Florida Travel

Caring for the Injured: Turtles, Seagulls, Osprey, Snakes

DSC04684Sanibel Island, Fl–It’s hard to feel sorry for rascally raccoons when they dig into your trash bins at home and fling garbage all over the street.  But any injured animal –even raccoons–brought to Clinic for the Rehabilitation of Wildlife (CROW) gets equal, caring treatment.  

Your sympathy swells when you view the destruction we humans have wrought upon animal habitats at CROW’s Education Center.  There are photos of shells torn open by motorboats and cars. Hooks fill the bellies of pelicans, a residue of swallowing fish with hooks still embedded.  CROW Clinic Director Dr.  PJ Deitschel treats them all as patients.  “if you’re a wild animal in need, we’re going to take care of you,” she says.  The clinic combines Eastern therapies like acupuncture and herbal treatments along with Western medicines.
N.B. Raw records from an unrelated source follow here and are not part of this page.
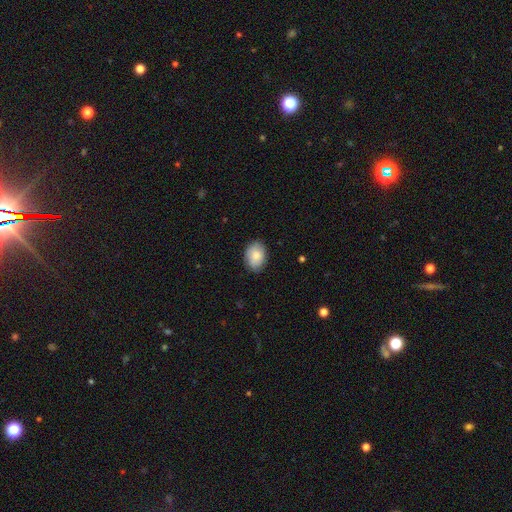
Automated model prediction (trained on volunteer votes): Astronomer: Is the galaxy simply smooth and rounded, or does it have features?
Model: smooth — 82%.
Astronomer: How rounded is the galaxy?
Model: in between — 77%.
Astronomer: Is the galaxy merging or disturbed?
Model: none — 84%.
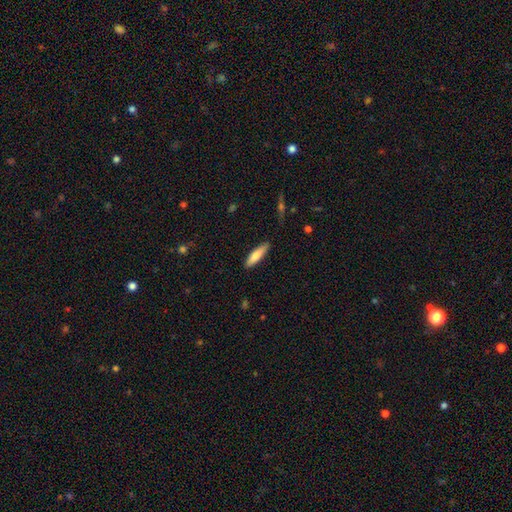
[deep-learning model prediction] A smooth galaxy with no disk features (78%) that is cigar-shaped (71%).

Vote fractions:
- Smooth or featured? smooth: 78% / featured or disk: 16% / star or artifact: 6%
- How rounded? cigar-shaped: 71% / in between: 28% / round: 1%
- Merging? none: 87% / minor disturbance: 10% / major disturbance: 2% / merger: 1%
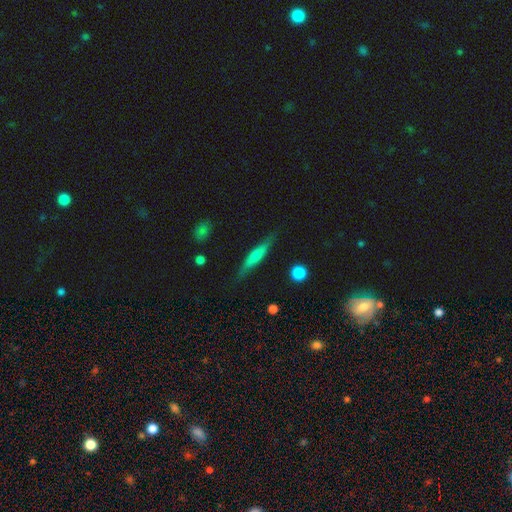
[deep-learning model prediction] Q: Smooth or featured?
A: smooth (53%); runner-up: featured or disk (41%)
Q: How rounded?
A: cigar-shaped (86%); runner-up: in between (12%)
Q: Merging?
A: none (82%); runner-up: minor disturbance (14%)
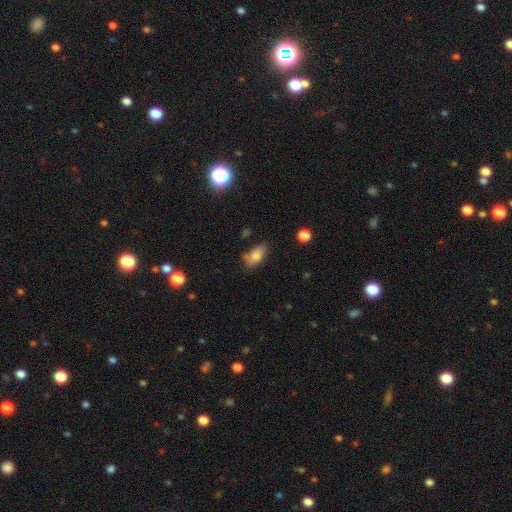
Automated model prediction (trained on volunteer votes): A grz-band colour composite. It shows a smooth galaxy with no disk features (79%) that is in between round and cigar-shaped (88%). Merging: none (58%).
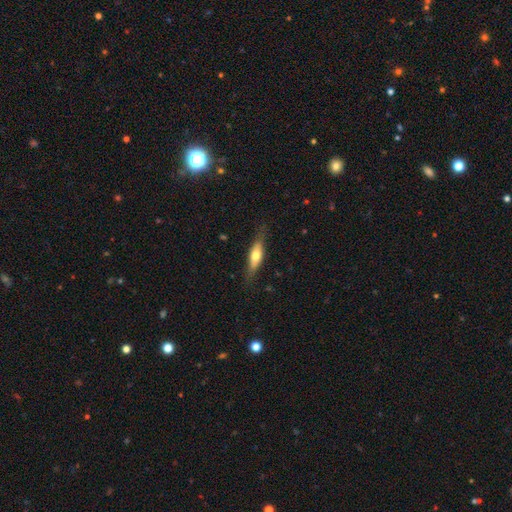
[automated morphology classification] Smooth or featured?
  - smooth: 54% *
  - featured or disk: 40%
  - star or artifact: 6%
How rounded?
  - cigar-shaped: 54% *
  - in between: 43%
  - round: 3%
Merging?
  - none: 76% *
  - minor disturbance: 18%
  - major disturbance: 5%
  - merger: 1%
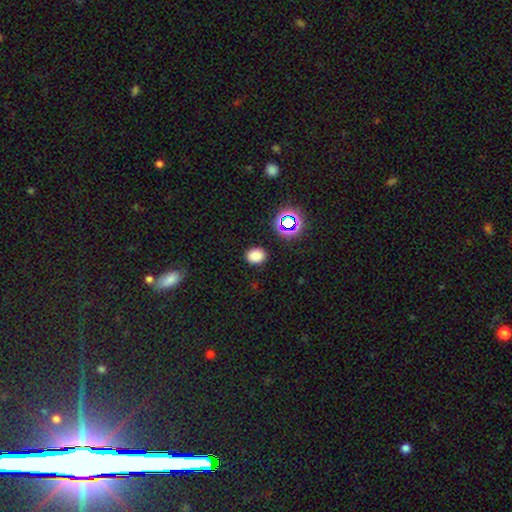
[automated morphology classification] This is likely a smooth galaxy (79%). How rounded: possibly in between (58%). Merging: clearly none (88%).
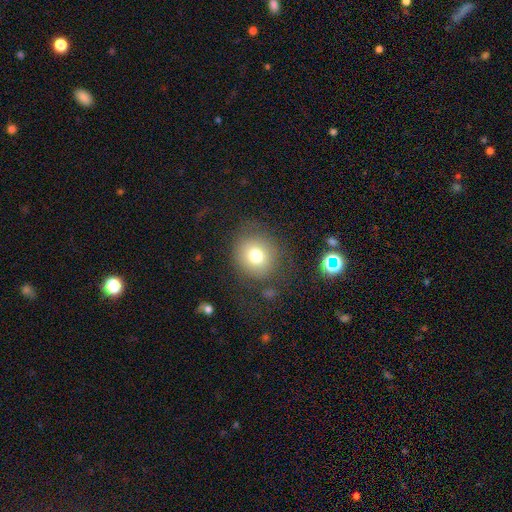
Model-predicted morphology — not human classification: type=smooth (74%); roundness=round (84%); merging=none (74%).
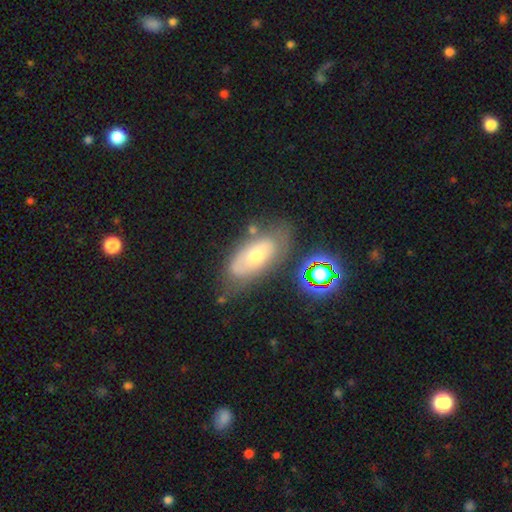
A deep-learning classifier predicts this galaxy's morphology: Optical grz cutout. It shows a featured or disk galaxy (45%). Merging: none (60%).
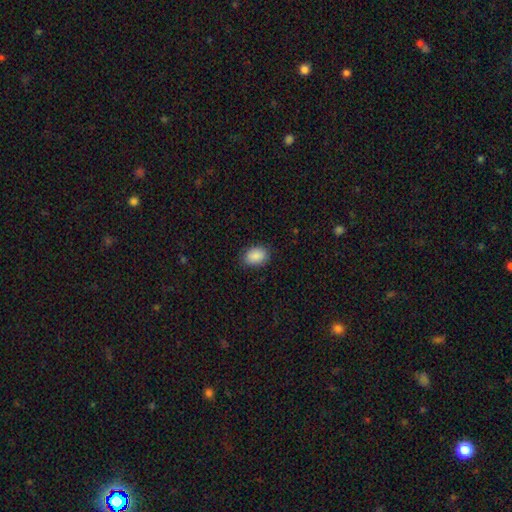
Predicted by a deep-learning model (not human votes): Smooth or featured? Predicted: smooth (p=0.89). How rounded? Predicted: in between (p=0.83). Merging? Predicted: none (p=0.84).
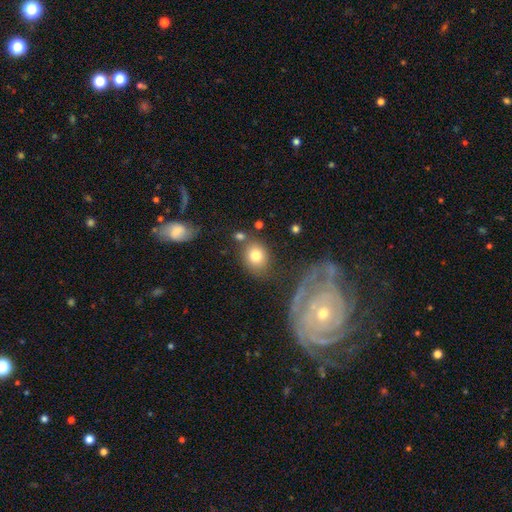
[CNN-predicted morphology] The model was most divided on "how rounded": round: 56%, in between: 42%, cigar-shaped: 1%. More confident: smooth or featured — smooth (78%); merging — none (68%).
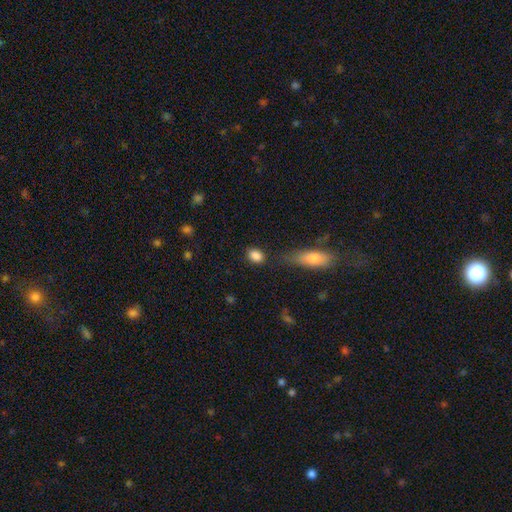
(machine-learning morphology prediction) smooth-or-featured: smooth: 87% | star or artifact: 8% | featured or disk: 5%
  how-rounded: in between: 66% | round: 31% | cigar-shaped: 3%
  merging: none: 77% | minor disturbance: 14% | major disturbance: 5% | merger: 4%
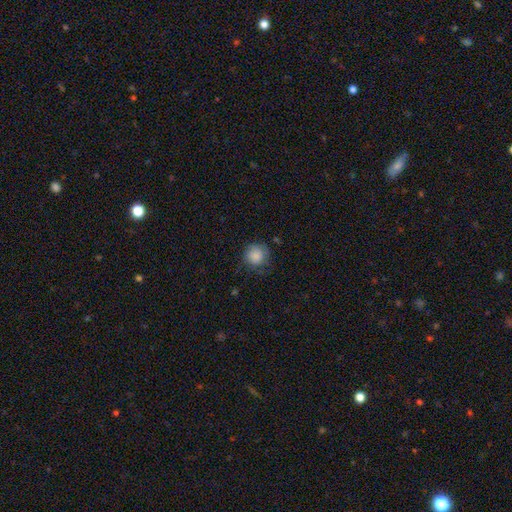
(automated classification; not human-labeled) Q: Smooth or featured?
A: smooth (82%); runner-up: featured or disk (10%)
Q: How rounded?
A: round (91%); runner-up: in between (8%)
Q: Merging?
A: none (67%); runner-up: minor disturbance (23%)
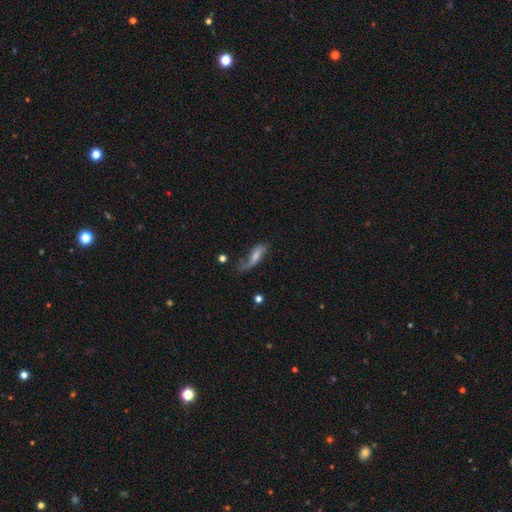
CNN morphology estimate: type=featured or disk (49%); merging=none (40%).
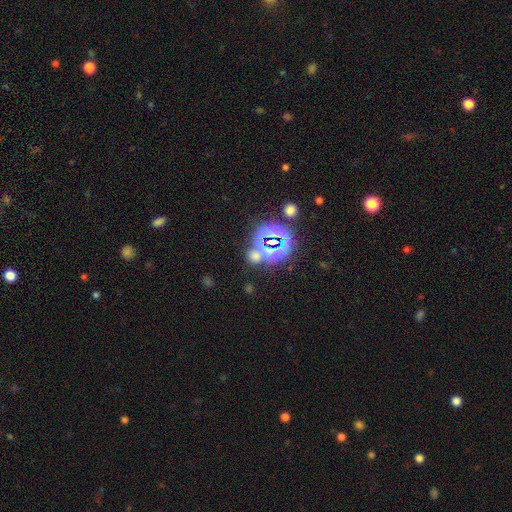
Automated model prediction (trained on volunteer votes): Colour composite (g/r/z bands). It shows a star or artifact, not a galaxy (53%).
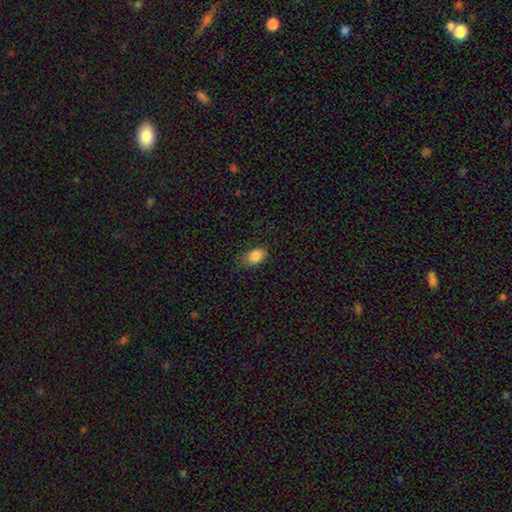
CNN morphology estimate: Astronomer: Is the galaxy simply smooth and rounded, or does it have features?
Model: smooth — 86%.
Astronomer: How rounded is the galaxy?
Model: in between — 84%.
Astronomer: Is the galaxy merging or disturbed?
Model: none — 77%.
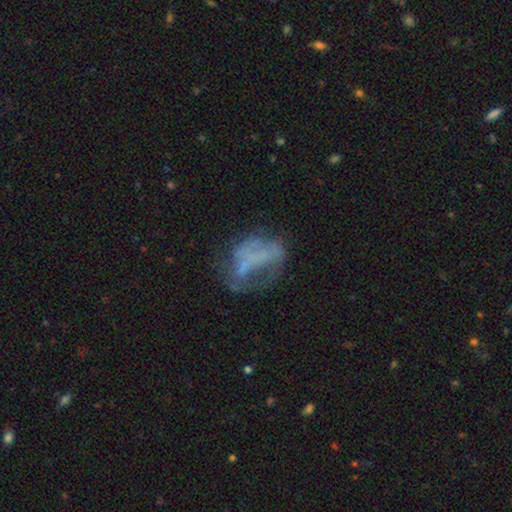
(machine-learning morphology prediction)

CROW’s patients are not on display for visitors.  The Healing Winds Visitor Education Center provides hands-on interactive exhibits where guests can learn how the vets diagnose problems, choose therapies, and sometimes must choose to end the patient’s suffering.  About 50% of the animals brought in to the clinic do not make it.  If the vets determine that injuries are too severe to permit an animal to recover and return to the wild, it is put to sleep. 

Dr. PJ Deitschel, Clinic Director.  Photo by Laurie D. Borman
Dr. PJ Deitschel, Clinic Director. Photo by Laurie D. Borman

DSC04689

In the summer, there might be as many as 500 patients in the clinic, though 180 some were resting and recovering while I visited there. Closed cameras stream video into the education center, as turtles lie in swimming pools and birds perch on branches. 

CROW was founded by Shirley Walter 41 years ago as she sought to assist animals that had been hurt on Sanibel Island.  People then told her not to worry about the injured seagulls, “It’s just nature,” they told her.  Instead, she gathered them up and brought them to a vet friend who helped restore the creatures.